Mesmo assim, a pesquisa Focus do BC vem, há oito semanas, elevando a expectativa de inflação para 2023. Ela chegou a 5,78% nesta semana, praticamente igual aos 5,79% do IPCA em 2022. Já a meta de inflação do BC para este ano é de 3,25%, com tolerância até 4,75%.
O principal entrave para a queda maior dos preços segue na alimentação. "Na inflação, alimentos pesam mais do que qualquer outra coisa. Vão de cerca de 15% nas famílias com renda até 40 salários mínimos [R$ 52.080] até 30% naquelas até dois [R$ 2.604]", diz André Braz, coordenador do Índice de Preços ao Consumidor (IPC) do Ibre-FGV.
Braz afirma que o cenário de desaquecimento e alta de juros em várias economias (sobretudo EUA e Europa) levará à redução nos preços de algumas commodities agrícolas, o que pode favorecer o Brasil. Por outro lado, o dólar mais caro internamente teria o efeito inverso, já que a moeda é referência para esses preços.
Há uma semana, o dólar chegou a cair abaixo de R$ 5, menor taxa desde junho passado. Mas voltou à faixa de R$ 5,20 após reiteradas críticas de Lula sobre a condução da política monetária pelo Banco Central.
Braz afirma que a queda já verificada no IGP-M e os juros elevados praticados pelo BC poderão aliviar, dentro de alguns meses, a inflação no geral.
"O problema é que a economia também acabará deprimida lá na frente", diz. Em sua opinião, a comunicação do Banco Central em relação à inflação, quando há choques inevitáveis e transitórios como os que ocorreram na pandemia e com a guerra na Ucrânia, deveria ser mais transparente, para evitar carga de juros tão fortes.
Para Guilherme Moreira, coordenador do IPC da Fipe (Fundação Instituto de Pesquisas Econômicas, da USP), "a cotação do dólar seguirá como fator de incerteza" para os alimentos. O dólar 'tem vontade' de cair e seria importante trazê-lo a um patamar mais baixo."
A Fipe projeta para 2023 inflação de alimentos de 8,3%, somando-se à alta de 46,5% no triênio 2020-2022. "A 'sensação térmica' dos mais pobres com a inflação de alimentos é a pior possível", diz Moreira.
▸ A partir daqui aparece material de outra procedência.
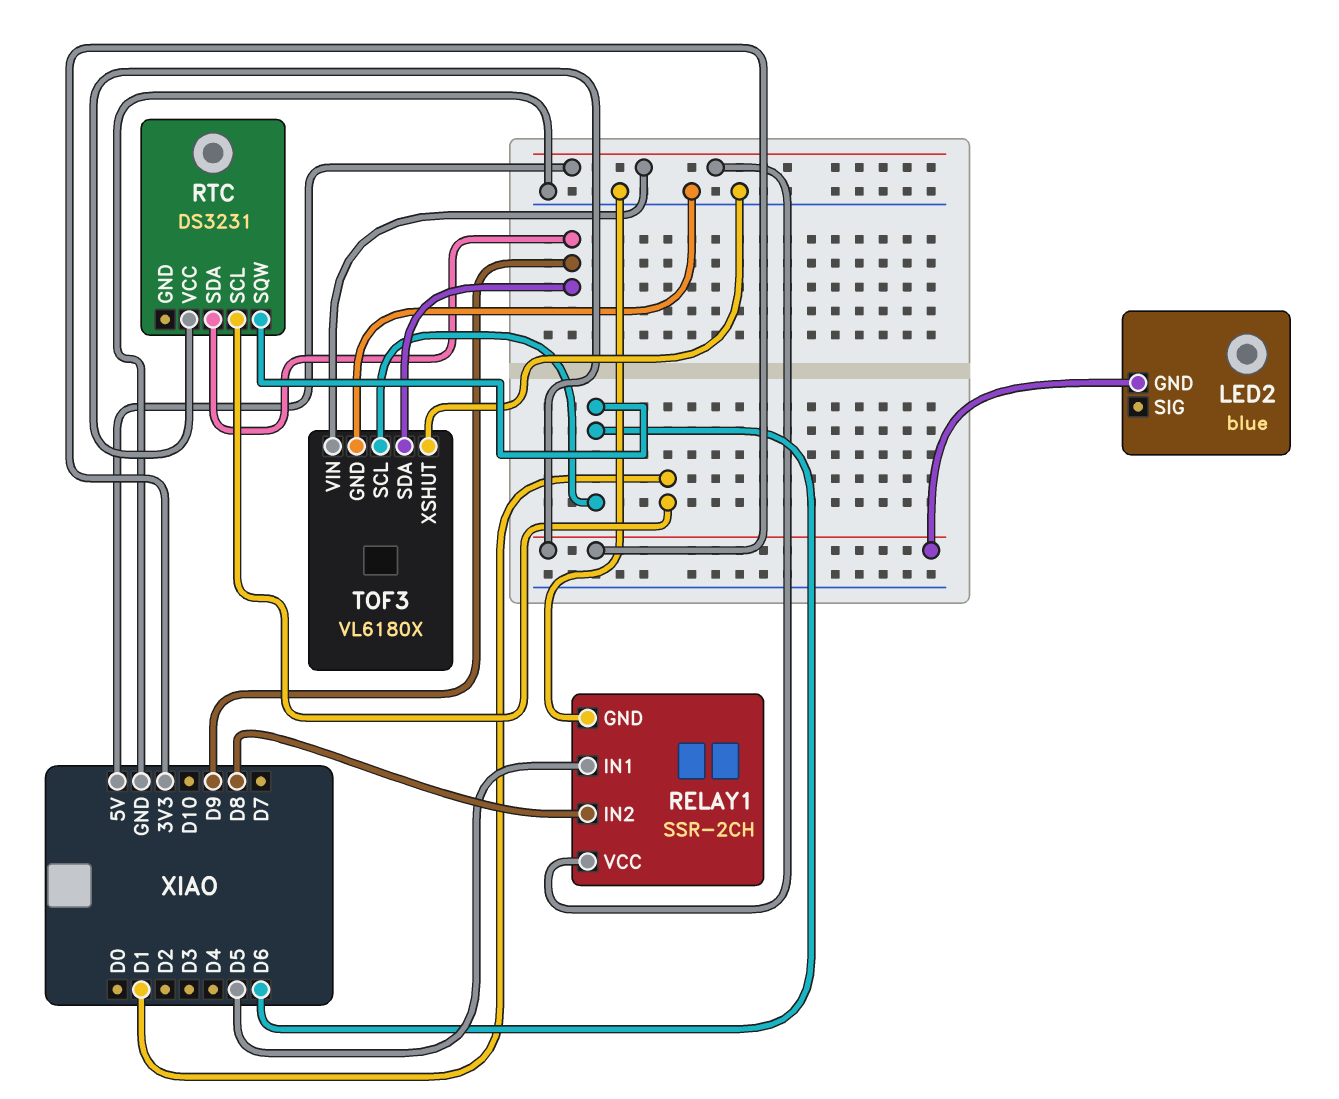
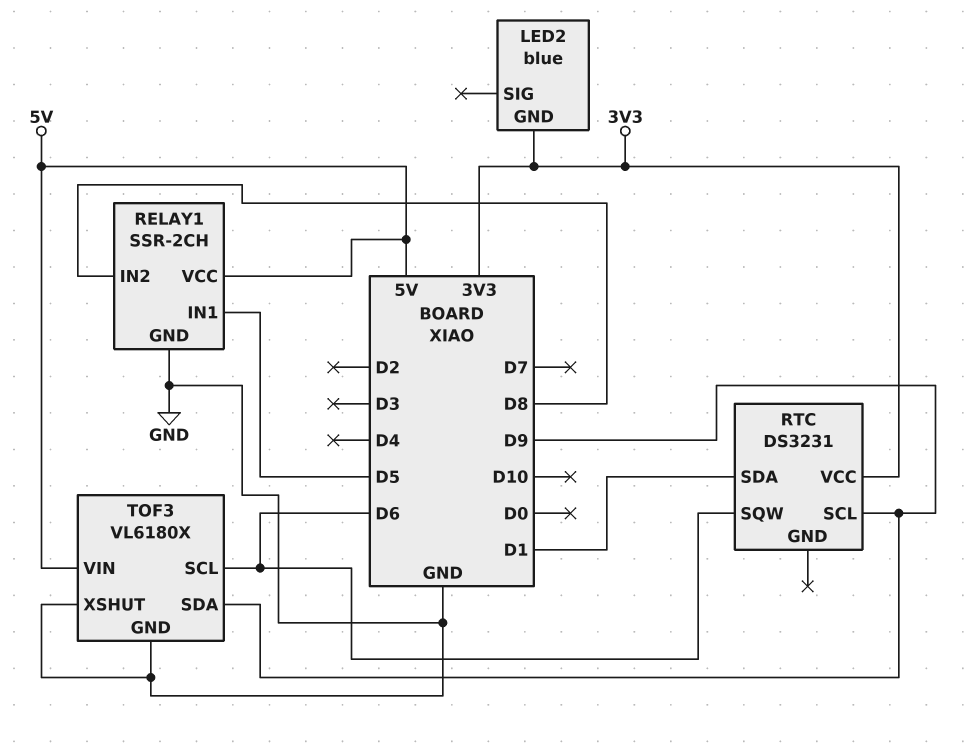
RTC pin SCL: D1 -> D9
RTC pin SDA: D9 -> D1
Ele prevê que a queda em outros itens (serviços e bens duráveis, como eletrodomésticos, por exemplo) segurem o índice geral --enquanto alimentos seguirão pressionando.
Segundo Maria Andréia Lameiras, pesquisadora do Ipea (Instituto de Pesquisa Econômica Aplicada), não há registro de classes trabalhadoras que tenham tido reajustes salariais de 50% nos últimos três anos. "Portanto, ainda que a inflação de alimentos desacelere, ela segue subindo, com efeitos sobre a renda, sobretudo dos mais pobres."
Lameiras concorda que poderia haver algum alívio se o dólar se desvalorizasse frente o real, mas lembra que, em 2023, muitos municípios brasileiros já começaram a aumentar tarifas de transporte urbano, congeladas nos anos da pandemia -o que deve impactar também no orçamento dos mais pobres.
É provável também que o governo promova a reoneração dos impostos sobre a gasolina a partir de março. Pelas projeções do Ibre-FGV, em vez de uma inflação de 0,4% em março, o índice pode chegar a 1,2%.
Para José Francisco Lima Gonçalves, economista-chefe do Fator, embora a retórica de Lula não ajude a controlar os preços de alimentos (por pressionar o dólar), o presidente estaria lançando mão do discurso contra o BC para justificar, antecipadamente, o baixo crescimento previsto para este ano e o impacto da inflação sobre os mais pobres.
"Em vários países do mundo, o dólar têm caído mais do que no Brasil, onde a batalha contra a inflação está longe de ter sido ganha. Nesse sentido, o discurso de Lula não ajuda", diz Gonçalves.
Outra maneira de se analisar o comportamento dos preços é olhar para os chamados núcleos da inflação calculados pelo BC, que retiram da conta preços voláteis ou outras interferências não recorrentes. Vários núcleos apresentam taxas acima da inflação média, o que mostra a resiliência da inflação.
Outro indicativo é o chamado índice de difusão da inflação, que mede a quantidade de produtos e serviços que subiram no mês em relação ao total de itens pesquisado pelo IBGE.
Em médias móveis trimestrais calculadas desde agosto de 2022, o índice vem se mantendo em 65% -o que significa que, entre cada 10 itens, 6,5 estão subindo. Até a pandemia, o índice apurava médias de 40% a 45%.